Wie viel ‚Tun‘ ist richtig? – Patient:innenführung in SCP-, Z-Werte- und ISF-Neurofeedback

In unserer Arbeit mit Neurofeedback stoßen wir immer wieder auf dieselbe Frage:
👉 Wie erklären wir unseren Patient:innen, ob und wie sie das Feedback „beeinflussen“ dürfen – oder besser gesagt: wie sie sich dazu verhalten sollen?

Die Antwort hängt stark vom jeweiligen Protokoll ab – und genau das sollten wir auch so kommunizieren. Denn das Missverständnis, man müsse aktiv etwas tun, ist in vielen Fällen die Hauptursache für Frustration oder vermeintliches „Scheitern“. Hier ein Überblick, wie man es vermitteln kann.

🧠 SCP-Training: Mit Strategien experimentieren – aber ohne Erfolgsdruck

Im SCP-Training geht es um die gezielte Selbstregulation kortikaler Langsamfrequenzen. Patient:innen dürfen – und sollen – hier Strategien ausprobieren: sich vorstellen, eine Bewegung auszuführen, den Körper zu entspannen oder den Fokus zu verlagern.

Doch auch hier gilt: Nicht jede Sitzung muss eine sichtbare Verbesserung bringen. Und auch eine „nicht erreichte“ Bedingung ist wertvolles Feedback. Wichtig ist, dass wir vermitteln:

➡ „Sie experimentieren – Ihr Gehirn lernt daraus. Es geht nicht um Kontrolle, sondern um Erfahrung.“

Ein flexibler Umgang mit Erfolgen und Misserfolgen ist hier entscheidend. Es ist ein Training – und Lernen braucht Wiederholung, nicht Perfektion.

🌐 Z-Werte-Neurofeedback: Der Zustand zählt – nicht das Tun

Beim Z-Werte-Training regulieren wir funktionelle Netzwerke relativ zu einer statistischen Norm. Hier geht es nicht um gezieltes Steuern, sondern um das Zulassen eines balancierten Zustands – oft beschrieben als „entspannte Wachsamkeit“.

Viele Patient:innen meinen anfangs: „Wenn ich mich genug anstrenge, klappt es.“
Wenn dann kein Feedback kommt, folgt schnell: „Ich mache etwas falsch.“

Unsere Aufgabe ist es, genau hier zu intervenieren:

➡ „Ihr Gehirn reagiert – auch wenn Sie nichts bewusst tun. Lernen passiert auf einer Ebene, die wir nicht aktiv steuern müssen.“

Sogar die dunkle Phase auf dem Bildschirm ist eine wichtige Rückmeldung. Das Gehirn registriert, was (noch) nicht kohärent oder reguliert ist – und passt sich an. Das ist Lernen.

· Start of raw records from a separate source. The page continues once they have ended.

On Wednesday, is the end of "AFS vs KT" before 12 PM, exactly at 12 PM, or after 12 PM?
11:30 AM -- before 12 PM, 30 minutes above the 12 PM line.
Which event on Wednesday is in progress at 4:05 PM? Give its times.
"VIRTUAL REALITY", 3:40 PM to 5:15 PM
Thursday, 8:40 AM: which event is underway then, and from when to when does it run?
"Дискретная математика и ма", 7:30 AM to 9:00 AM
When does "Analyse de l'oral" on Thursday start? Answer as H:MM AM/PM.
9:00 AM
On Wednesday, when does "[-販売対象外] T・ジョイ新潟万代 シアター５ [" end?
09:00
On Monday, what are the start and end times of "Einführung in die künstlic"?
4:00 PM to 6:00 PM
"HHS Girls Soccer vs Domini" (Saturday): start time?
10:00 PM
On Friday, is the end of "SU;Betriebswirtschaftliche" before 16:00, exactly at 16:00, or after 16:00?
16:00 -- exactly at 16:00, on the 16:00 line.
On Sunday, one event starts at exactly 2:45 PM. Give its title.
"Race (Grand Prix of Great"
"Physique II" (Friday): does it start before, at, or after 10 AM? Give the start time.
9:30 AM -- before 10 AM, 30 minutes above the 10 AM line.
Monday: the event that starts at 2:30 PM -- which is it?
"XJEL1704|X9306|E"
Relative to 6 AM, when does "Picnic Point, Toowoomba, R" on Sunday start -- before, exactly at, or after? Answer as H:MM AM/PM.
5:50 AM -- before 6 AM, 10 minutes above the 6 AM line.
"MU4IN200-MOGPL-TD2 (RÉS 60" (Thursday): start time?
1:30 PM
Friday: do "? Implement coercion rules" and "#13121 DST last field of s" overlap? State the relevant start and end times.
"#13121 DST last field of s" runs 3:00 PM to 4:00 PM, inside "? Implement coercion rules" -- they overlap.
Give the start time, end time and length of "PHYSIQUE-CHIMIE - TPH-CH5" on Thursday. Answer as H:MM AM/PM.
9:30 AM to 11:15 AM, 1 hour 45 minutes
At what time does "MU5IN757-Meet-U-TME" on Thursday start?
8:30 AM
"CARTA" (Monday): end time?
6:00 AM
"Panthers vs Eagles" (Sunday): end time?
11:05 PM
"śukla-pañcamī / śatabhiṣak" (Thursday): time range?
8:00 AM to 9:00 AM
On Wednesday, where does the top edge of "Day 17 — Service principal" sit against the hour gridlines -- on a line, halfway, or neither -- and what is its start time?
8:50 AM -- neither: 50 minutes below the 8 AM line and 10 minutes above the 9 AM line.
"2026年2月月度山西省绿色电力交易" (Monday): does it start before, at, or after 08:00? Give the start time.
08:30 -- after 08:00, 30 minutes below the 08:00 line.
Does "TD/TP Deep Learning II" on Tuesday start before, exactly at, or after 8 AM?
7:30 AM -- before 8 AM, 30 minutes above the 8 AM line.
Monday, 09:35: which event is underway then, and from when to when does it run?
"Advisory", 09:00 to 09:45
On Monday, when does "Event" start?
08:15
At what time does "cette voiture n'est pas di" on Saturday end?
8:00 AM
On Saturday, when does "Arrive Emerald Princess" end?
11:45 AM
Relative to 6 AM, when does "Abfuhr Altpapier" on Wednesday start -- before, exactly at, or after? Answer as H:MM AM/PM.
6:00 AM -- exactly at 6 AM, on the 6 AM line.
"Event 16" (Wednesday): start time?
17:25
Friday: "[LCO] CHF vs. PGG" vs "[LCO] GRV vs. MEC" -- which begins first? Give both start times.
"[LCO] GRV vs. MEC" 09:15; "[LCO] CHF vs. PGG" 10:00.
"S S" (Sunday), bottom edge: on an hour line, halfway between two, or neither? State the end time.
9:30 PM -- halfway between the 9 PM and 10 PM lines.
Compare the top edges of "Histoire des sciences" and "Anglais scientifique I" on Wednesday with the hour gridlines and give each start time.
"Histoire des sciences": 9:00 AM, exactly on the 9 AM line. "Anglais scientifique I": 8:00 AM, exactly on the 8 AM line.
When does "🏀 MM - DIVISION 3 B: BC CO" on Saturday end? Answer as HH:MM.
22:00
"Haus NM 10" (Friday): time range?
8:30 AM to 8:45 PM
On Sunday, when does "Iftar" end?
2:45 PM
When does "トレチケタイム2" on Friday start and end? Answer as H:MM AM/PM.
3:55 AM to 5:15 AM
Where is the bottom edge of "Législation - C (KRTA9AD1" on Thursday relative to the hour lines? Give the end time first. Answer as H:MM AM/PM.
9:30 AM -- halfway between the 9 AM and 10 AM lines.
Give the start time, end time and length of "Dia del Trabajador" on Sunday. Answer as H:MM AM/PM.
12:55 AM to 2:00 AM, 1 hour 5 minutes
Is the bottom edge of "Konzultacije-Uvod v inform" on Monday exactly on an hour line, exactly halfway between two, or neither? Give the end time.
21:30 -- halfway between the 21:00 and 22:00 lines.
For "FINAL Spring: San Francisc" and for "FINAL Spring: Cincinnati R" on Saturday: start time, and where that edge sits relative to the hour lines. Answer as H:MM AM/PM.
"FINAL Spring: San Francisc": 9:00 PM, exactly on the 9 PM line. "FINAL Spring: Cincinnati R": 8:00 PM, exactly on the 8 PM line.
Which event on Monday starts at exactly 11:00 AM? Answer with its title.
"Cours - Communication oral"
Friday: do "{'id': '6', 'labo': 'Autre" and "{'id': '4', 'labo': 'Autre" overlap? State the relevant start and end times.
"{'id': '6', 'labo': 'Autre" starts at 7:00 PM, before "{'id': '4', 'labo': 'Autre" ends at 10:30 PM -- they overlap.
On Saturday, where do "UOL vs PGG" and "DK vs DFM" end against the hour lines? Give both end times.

🌊 ISF-Neurofeedback: Tiefes Nicht-Tun als therapeutischer Kern

Beim ISF-Training arbeiten wir mit infra-langsamen Fluktuationen, die mit Grundzuständen des Gehirns wie Wachheit, affektiver Stabilität und Netzwerkintegration verknüpft sind. Hier gilt noch stärker: Jede kognitive Einmischung stört.

Das Ziel ist ein Zustand von offener, absichtsloser Wahrnehmung – ähnlich wie in der tiefen Meditation. Ich sage gerne:

➡ „Beim ISF ist das beste, was Sie tun können: nichts. Einfach nur beobachten, was in Ihnen geschieht.“

Dieses Training braucht oft Geduld – und Vertrauen. Wenn Patient:innen versuchen, „etwas zu machen“, verschließen sich die infralangsamen Netzwerke. Deshalb ist Psychoedukation hier besonders zentral, etwa durch Analogien zur Körperwahrnehmung, Atembeobachtung oder Meditation.

🧭 Fazit: Haltung statt Handlung vermitteln

Ob SCP, Z-Werte oder ISF – in allen Fällen geht es darum, dass wir Patient:innen helfen, eine passende innere Haltung zu entwickeln:

  • neugierig, nicht wertend
  • offen, nicht kontrollierend
  • präsent, nicht zielverkrampft

Wenn wir das von Anfang an vermitteln – und auch normalisieren, dass es „schwierige“ Sitzungen geben darf – entsteht oft eine viel tiefere therapeutische Wirkung, als es nur durch Parameterveränderung messbar wäre.